Everyone should be outraged by those questions if you think this doesn’t matter to you, newsflash we all get sick we all die. It matters
The only alternative that will work other than an opioid for unfixable chronic pain is physical therapy. The rest of them -acpupuncture, mindful meditation, yoga are basically useless. The one that is total BS is telling a chronic pain patient to go to a mental health professional. Half of the mental health professionals went into the profession to begin with because of their own problems.
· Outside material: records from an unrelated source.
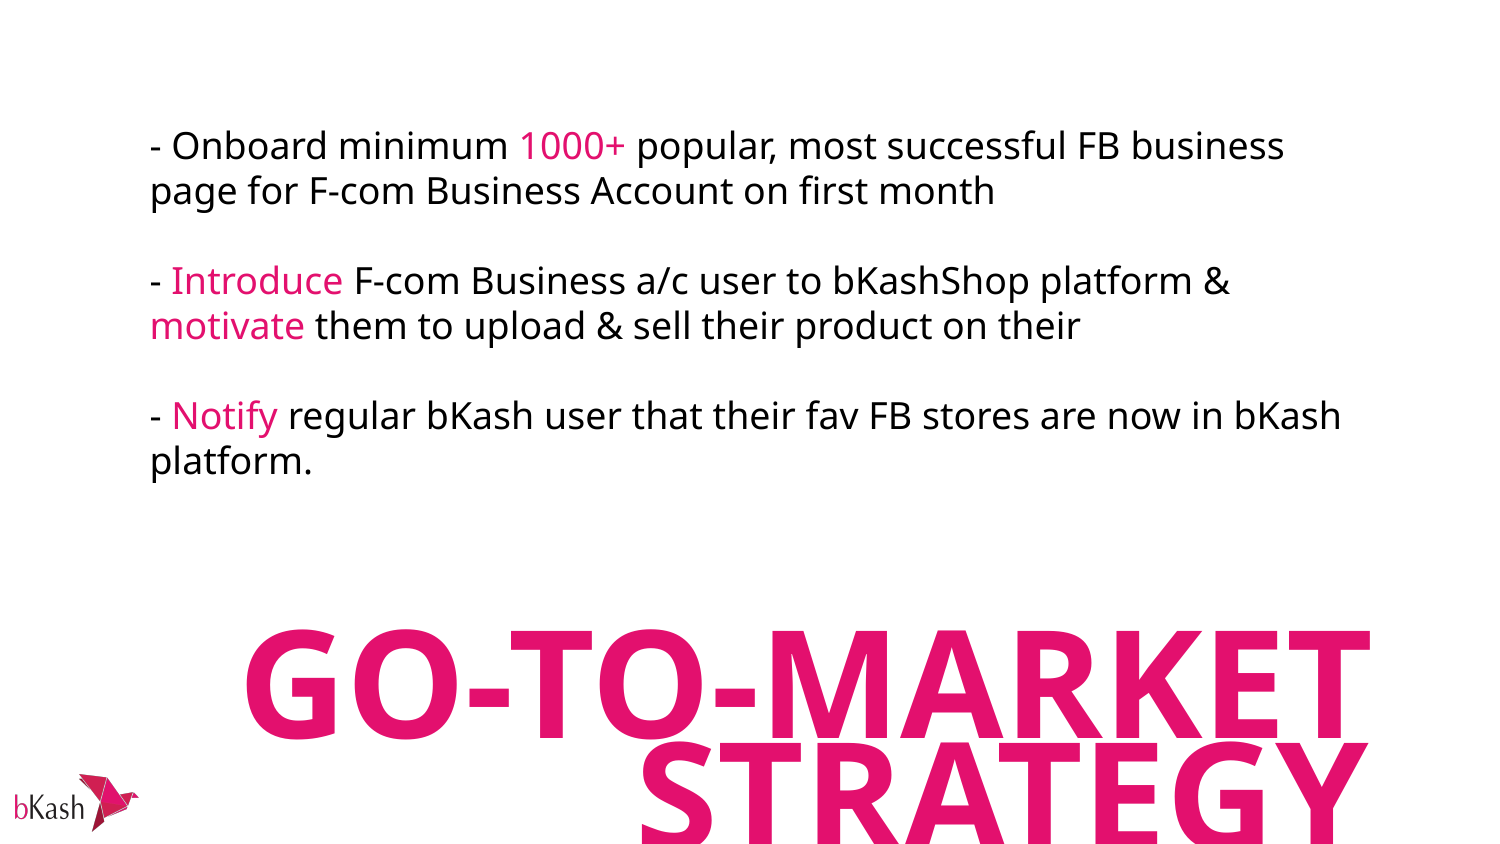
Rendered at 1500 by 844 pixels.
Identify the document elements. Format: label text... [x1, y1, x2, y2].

picture [14, 774, 139, 832]
title GO-TO-MARKET [106, 573, 1390, 681]
title STRATEGY [101, 685, 1385, 793]
title - Onboard minimum 1000+ popular, most successful FB business page for F-com Business Account on first month - Introduce F-com Business a/c user to bKashShop platform & motivate them to upload & sell their product on their - Notify regular bKash user that their fav FB stores are now in bKash platform. [134, 107, 1383, 573]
pss,,,sorry,,the more I read in that article the more I get pisst,,,If u ask any actual pain patient,,,there is NO NEED FOR MULTI-dementionable BULLSHIT,but THE WANT FOR MONEY $$$$$ in someone pocket.., it really was very simple at 1 time,,U get a appointment w/your Doc,,,u tell him where it hurt,,,he did testing to find the problem,,they could either fix it,,,or just treat it with medicines,,it realy was once that simple,,,,and IT WORKED,,FOR MOST PEOPLE,,IT ACTUALLY WORKED,,,FOR 95 % OF US,,,,,,,,then here comes inhumane,unethical,money hungry corrupt ,”professionals’,” who are IN the field of shrink land ,,or SOME m.d.’s,,, who got into their proffesion solely for the money,,,,,not,,,,,,to actually help people,,,,,SCREWING IT UP for all of! us,,,,throw in some adults with addiction issues,,,,,u got a FALSE OPIATE EPEDMIC,,,,, MARYW
NO,,,SORRY,,,MISS BONEHEAD U R WRONG!!! Here a thought,,,,,if our physical pain was actually treated as it once was,,treated w/effective dosages of medicines,,then there is no need for any shrinks,,for we all would be happy that our physical pain do to any medical condition is being treated effectively,,,Soo being happy about getting appropriate medical care,having our physical pain actualy lessen’d to endurable levels,, would take money out of the shrinks pockets,,and god knows,,,they’ll never allow that.Its no secret,,i dispise shrinks,,and this is why…I have not met 1 yet,,,that money was not their man objecvtive,,,not,,,,our welfare,,,,
Here is some evidence base medicine,,Fact is,,,no-one has ever stop physical pain in its tracks w/a thought,,,,,ever,,,,Thats a fact,,that these ,”behavior health shrinks always seem to ignore,,,,,the TRUTH,,,,
I agree 100 % w/Connie for that is exactly what ,”they” did to me,,Used E.B.M.,,,TO DENY ME a laparoscope to prove once and for all the ,”beaten up organs,” from a huge medical and imaging errors,,,,,maryw
Once again push restrictions and alternative methods for pain control totally forgetting about those people who have tried unsuccessfully almost everything without success. Because of the length of my pain journey, having no way to verify what the causes and treatment tried it would take many years and the cost even if I had insurance would be prohibitive. I guess I’m totally screwed. Right now I’m using rso oil with a very limited success especially considering that it costs about $250 a month out of pocket of course. It’s helped my digestive and eating issues but can’t say it does much for pain. I believe that “evidence based medicine” is a way for insurance companies to deny appropriate treatment to a lot of people. Once again follow the money!